Pflegeheime setzen neue Besuchsregelungen um

Daniel Dresen   12.05.2020 | 14:13 Uhr

Die Träger der saarländischen Pflegeheime haben ihre Besuchsregelungen in Corona-Zeiten gelockert. Während in den Heimen der Träger CTS, Benevit und Marienhaus-Gruppe bereits seit vergangenem Wochenende die neuen Regeln gelten, wartet die Awo noch auf die Freigabe ihres Konzepts.

Von den Pflegeheimen ausgearbeitete Hygiene- und Sicherheitskonzepte ermöglichen seit dem vergangenen Wochenende den Besuch von Verwandten in den Häusern. Die Konzepte mussten zuvor von der saarländischen Heimaufsicht freigegeben werden. Die saarländische Landesregierung hatte vergangene Woche grünes Licht für Lockerungen in Pflegeheimen gegeben.

Wie der Träger CTS mitteilt, seien die ersten Erfahrungen vom Muttertagswochenende "durchweg positiv". Der Kontakt per Videoschalte, Karten oder Briefe könnte nicht die persönlichen Begegnungen ersetzen, sagt Brigitte Pistorius, Leiterin des Fachbereichs Altenhilfe bei der CTS.

Parks und Brückentreff

Das Caritas Seniorenhaus St. Augustin in Püttlingen verfügt beispielsweise über einen Park. Hier können sich Bewohner und Besucher mit zwei Metern Abstand unter freiem Himmel treffen und miteinander sprechen, sofern das Wetter es zulässt. Einrichtungsleiter Patrick Steuer plant außerdem eine Indoor-Variante: Die Menschen können sich dann in einem beiderseits zugänglichen Raum, geschützt durch eine Plexiglasscheibe unterhalten.

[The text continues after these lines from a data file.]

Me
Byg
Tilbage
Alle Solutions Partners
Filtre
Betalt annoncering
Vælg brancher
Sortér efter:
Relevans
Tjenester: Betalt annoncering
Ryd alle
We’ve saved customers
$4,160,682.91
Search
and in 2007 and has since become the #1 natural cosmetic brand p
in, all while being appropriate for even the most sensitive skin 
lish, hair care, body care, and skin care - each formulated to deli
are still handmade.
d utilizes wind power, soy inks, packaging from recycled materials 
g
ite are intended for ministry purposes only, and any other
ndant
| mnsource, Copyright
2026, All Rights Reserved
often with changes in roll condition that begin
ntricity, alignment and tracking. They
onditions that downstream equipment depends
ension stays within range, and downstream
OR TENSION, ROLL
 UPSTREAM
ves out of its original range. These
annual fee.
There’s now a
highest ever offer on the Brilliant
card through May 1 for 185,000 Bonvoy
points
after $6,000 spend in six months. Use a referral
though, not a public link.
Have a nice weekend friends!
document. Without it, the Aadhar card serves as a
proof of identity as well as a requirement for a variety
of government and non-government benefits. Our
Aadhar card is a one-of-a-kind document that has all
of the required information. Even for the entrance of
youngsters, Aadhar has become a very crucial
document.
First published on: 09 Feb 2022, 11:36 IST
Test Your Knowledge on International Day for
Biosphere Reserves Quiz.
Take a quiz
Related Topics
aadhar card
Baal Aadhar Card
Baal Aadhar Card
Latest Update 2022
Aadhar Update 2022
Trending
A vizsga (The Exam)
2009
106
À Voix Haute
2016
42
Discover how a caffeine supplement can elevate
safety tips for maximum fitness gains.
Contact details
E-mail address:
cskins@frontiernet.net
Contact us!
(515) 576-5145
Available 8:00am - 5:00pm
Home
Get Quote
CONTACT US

Im Seniorenzentrum St. Barbarahöhe in Auersmacher soll bald ein sogenannter Brückentreff eingerichtet werden: Auf der Brücke, die in die Einrichtung hineinführt, stehen Tische und Stühle vor einer geschlossenen Schiebetür aus Glas, so dass Bewohner und Besucher sich sehen und durch die geschlossene Tür oder via Telefon miteinander reden können. Eine weitere Idee sind sogenannte Vis-à-Vis-Boxen, die vor dem Haus stehen. Der Angehörige tritt von außen ein und der Bewohner sitzt innen im Haus an einem geschlossenen Fenster. Hier kann ein Telefon zum Einsatz kommen, damit sich beide hören. 

Mentale Gesundheit gefährdet

Die Benevit-Gruppe mit ihren Standorten in Heusweiler-Holz und Schwalbach-Elm öffnete zum Muttertag die Türen für Besucher. "Bei den Angehörigen und den Bewohnern war eine deutliche Erleichterung zu spüren. Ebenso bei den Mitarbeitern, die täglich erleben müssen, wie die mentale Gesundheit der Bewohner zunehmend unter dem Besuchsverbot litt", sagt Geschäftsführer Kaspar Pfister.

Die Besuchszeit ist in den Benevit-Einrichtungen auf eine Stunde begrenzt mit maximal zwei Angehörigen pro Bewohner. Verteilt auf zwei Besucherzonen im Mehrzweckraum und zwei Besucherzonen im Garten seien so vier Besuche pro Stunde gleichzeitig möglich. Somit könnten an einem Standort etwa 20 Besuche pro Tag organisiert und dabei alle nötigen Sicherheitsmaßnahmen eingehalten werden. Eine Besucherzone besteht aus zwei Tischen und drei Stühlen, um auch den Mindestabstand wahren zu können.

Rückkehr in die Normalität

Auch die Marienhaus-Gruppe hat nach eigenen Angaben die neuen Besuchsregelungen an ihren saarländischen Standorten bereits am vergangenen Wochenende umgesetzt. "Bewohner und Besucher treffen sich in extra eingerichteten Bereichen im oder außerhalb des Hauses", sagt Sprecher Heribert Frieling. Es seien weitere wichtige Schritte zurück in die Normalität während eines langwierigen Prozesses.

Das Konzept des Trägers Awo hingegen muss noch von den Heimaufsichten der Landkreise abgesegnet werden. Die Freigabe soll nach Angaben von Awo-Sprecher Jürgern Nieser im Laufe der Woche vorliegen.